WORK REQUIRED: All of the data below should be output exactly as given.

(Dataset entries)
[Start of Attachment]
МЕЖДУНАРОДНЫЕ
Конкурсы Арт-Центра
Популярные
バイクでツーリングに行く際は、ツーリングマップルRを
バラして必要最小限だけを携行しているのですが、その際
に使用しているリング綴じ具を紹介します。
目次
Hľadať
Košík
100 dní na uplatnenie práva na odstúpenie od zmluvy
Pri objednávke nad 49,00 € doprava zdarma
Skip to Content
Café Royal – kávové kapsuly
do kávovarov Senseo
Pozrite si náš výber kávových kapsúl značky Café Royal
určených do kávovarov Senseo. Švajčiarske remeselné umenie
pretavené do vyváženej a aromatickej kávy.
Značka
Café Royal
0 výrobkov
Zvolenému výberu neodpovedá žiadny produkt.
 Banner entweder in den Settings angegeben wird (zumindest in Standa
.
[End of Attachment]
REPLY:
МЕЖДУНАРОДНЫЕ
Конкурсы Арт-Центра
Популярные
バイクでツーリングに行く際は、ツーリングマップルRを
バラして必要最小限だけを携行しているのですが、その際
に使用しているリング綴じ具を紹介します。
目次
Hľadať
Košík
100 dní na uplatnenie práva na odstúpenie od zmluvy
Pri objednávke nad 49,00 € doprava zdarma
Skip to Content
Café Royal – kávové kapsuly
do kávovarov Senseo
Pozrite si náš výber kávových kapsúl značky Café Royal
určených do kávovarov Senseo. Švajčiarske remeselné umenie
pretavené do vyváženej a aromatickej kávy.
Značka
Café Royal
0 výrobkov
Zvolenému výberu neodpovedá žiadny produkt.
 Banner entweder in den Settings angegeben wird (zumindest in Standa
.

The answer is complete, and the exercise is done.